Fors Sajetaires et Noirons ensement.
Onqes n’i ot .i. seul grain de froment :
D’espices vivent et d’odour de pieument...

(Éd. Guessard et Montaiglon, p. 171-172.)


On peut rapprocher ce texte du suivant tiré, du Roman d’Alexandre.

Ains i conversent tigre et lupart et lyon,
Saytaire cornut et li escorpion....

(Éd. Michelant, p. 259, 260.)

Dans le roman inédit de Charles-le-Chauve (B. N. fr. 24372), un sagittaire habite au milieu d’une forêt et poursuit les hommes, qu’il enferme dans son château pour les manger ensuite ; il est tué par le héros du roman, Dieudonné, qui délivre ses prisonniers. Mais rien n’indique que l’auteur de ce roman ait voulu lui prêter les formes monstrueuses du centaure ; c’est seulement un géant ou un ogre, comme on en voit tant dans les romans de ce genre, et rien dans le récit si détaillé du combat de Dieudonné contre lui ne fait supposer que le poète ait voulu en faire un être à forme monstrueuse.

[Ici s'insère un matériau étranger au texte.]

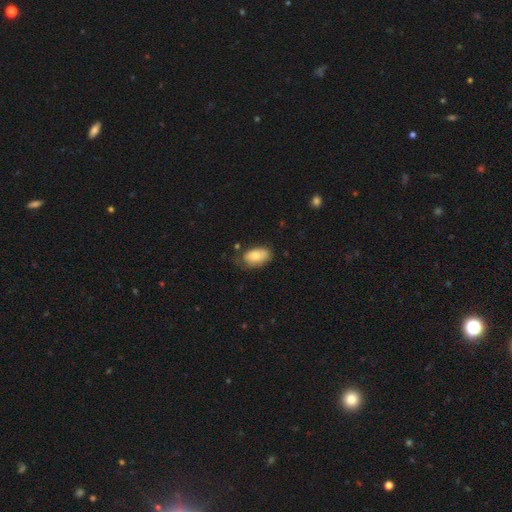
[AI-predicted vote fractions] Smooth or featured? smooth (77%)
How rounded? in between (93%)
Merging? none (55%)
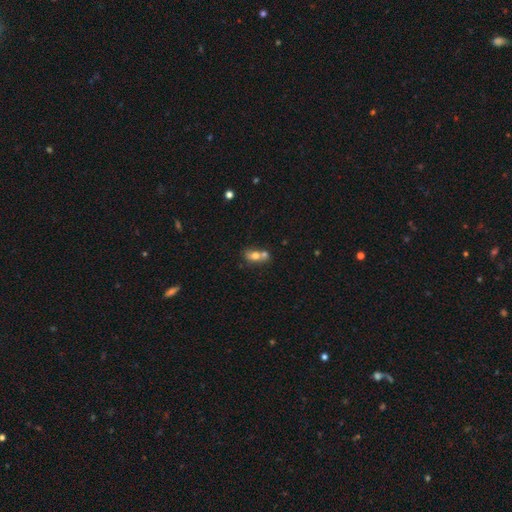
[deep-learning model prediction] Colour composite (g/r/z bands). It shows a smooth galaxy with no disk features (72%) that is in between round and cigar-shaped (70%). Merging: merger (57%).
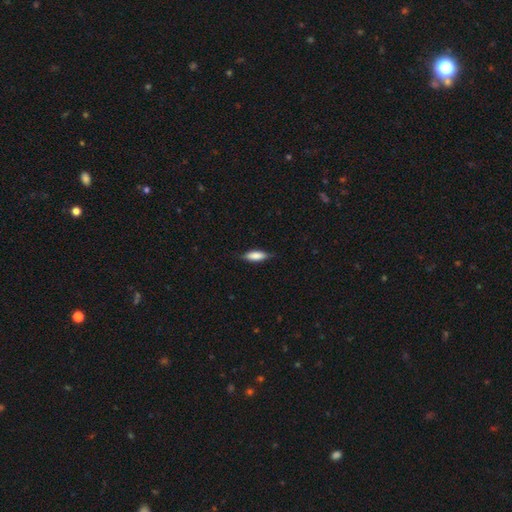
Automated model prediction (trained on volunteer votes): Smooth or featured: smooth — 77% (featured or disk — 17%)
How rounded: in between — 57% (cigar-shaped — 41%)
Merging: none — 78% (minor disturbance — 17%)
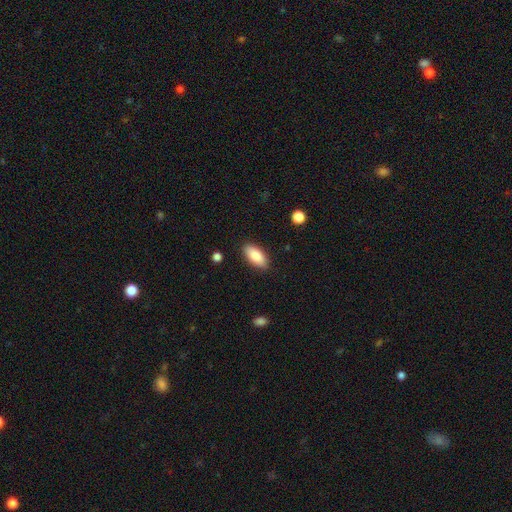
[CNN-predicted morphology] The model was most divided on "merging": none: 88%, minor disturbance: 9%, major disturbance: 2%, merger: 1%. More confident: how rounded — in between (90%); smooth or featured — smooth (86%).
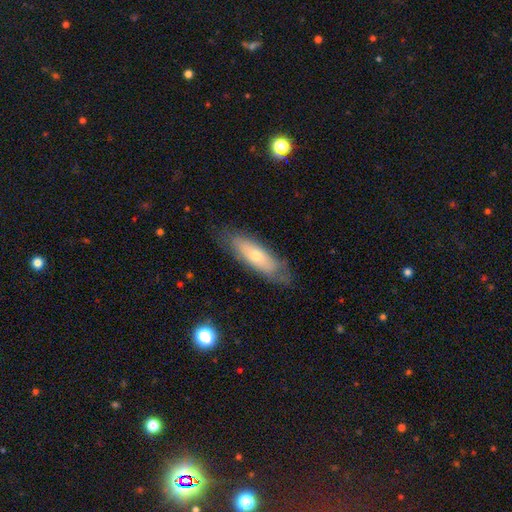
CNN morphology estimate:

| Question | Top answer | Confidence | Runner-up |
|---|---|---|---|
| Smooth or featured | smooth | 55% | featured or disk (38%) |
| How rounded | cigar-shaped | 49% | tied: in between (49%) |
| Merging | none | 75% | minor disturbance (18%) |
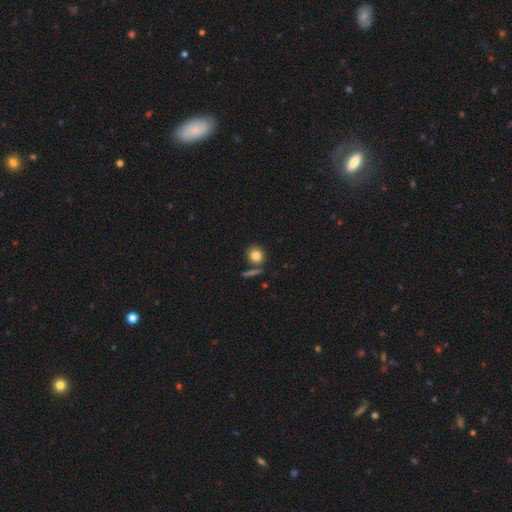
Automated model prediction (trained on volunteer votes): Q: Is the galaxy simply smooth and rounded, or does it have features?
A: smooth — 82%.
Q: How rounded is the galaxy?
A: round — 82%.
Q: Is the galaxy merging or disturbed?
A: none — 74%.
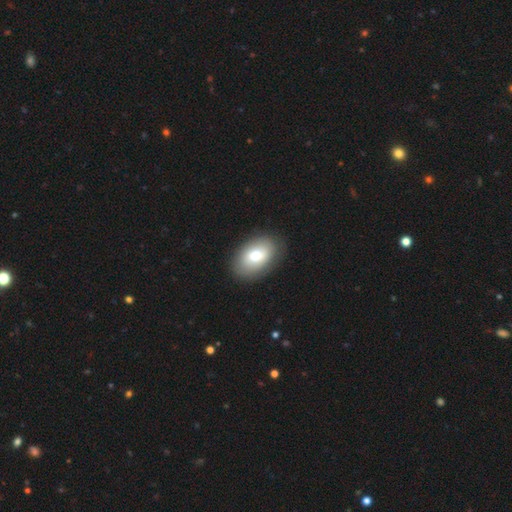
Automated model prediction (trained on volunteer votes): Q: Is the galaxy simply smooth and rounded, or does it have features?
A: smooth — 74%.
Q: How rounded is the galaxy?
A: in between — 88%.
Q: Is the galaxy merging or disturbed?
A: none — 87%.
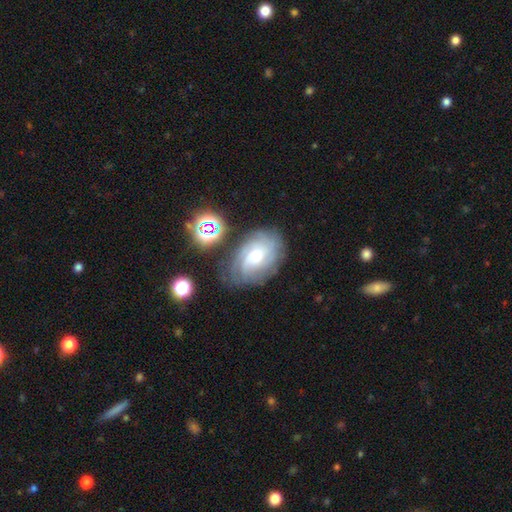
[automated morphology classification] Q: Smooth or featured?
A: featured or disk (73%); runner-up: smooth (17%)
Q: Edge-on disk?
A: no (96%); runner-up: yes (4%)
Q: Bar?
A: no (63%); runner-up: weak (31%)
Q: Spiral arms?
A: yes (92%); runner-up: no (8%)
Q: Spiral winding?
A: tight (60%); runner-up: medium (31%)
Q: Spiral arm count?
A: can't tell (43%); runner-up: 3 (19%)
Q: Bulge size?
A: moderate (62%); runner-up: small (30%)
Q: Merging?
A: none (68%); runner-up: minor disturbance (20%)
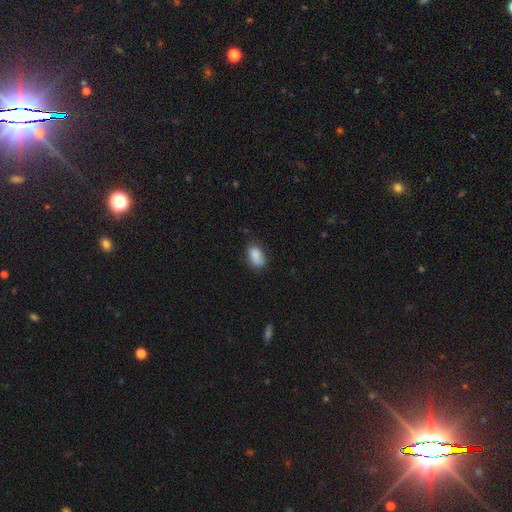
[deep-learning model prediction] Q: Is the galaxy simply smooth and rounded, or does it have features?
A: smooth — 86%.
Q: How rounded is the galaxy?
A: in between — 90%.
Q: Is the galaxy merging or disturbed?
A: none — 69%.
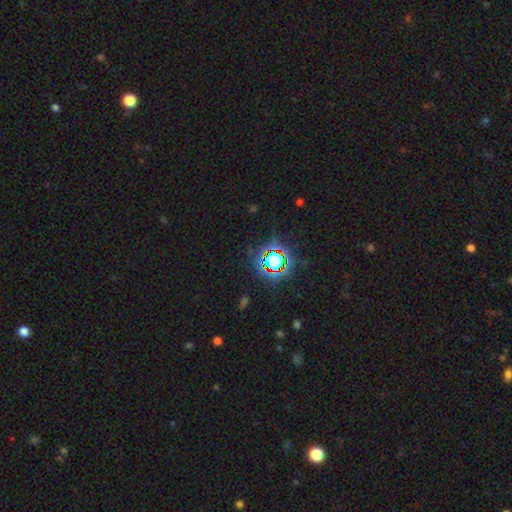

C’est donc à quelque poème plus ancien, que notre trouvère doit l’idée des Sagittaires et probablement au roman de Troie : ce n’était pas la première fois d’ailleurs qu’on prêtait dans les chansons de geste des formes monstrueuses aux peuples sarrazins, adversaires des Français, et la chanson de Rollant en présente déjà un exemple. Mais le rôle important que ces monstres jouent dans notre chanson, n’est qu’un procédé d’un trouvère épique de la dernière époque, qui cherchait l’originalité et la nouveauté.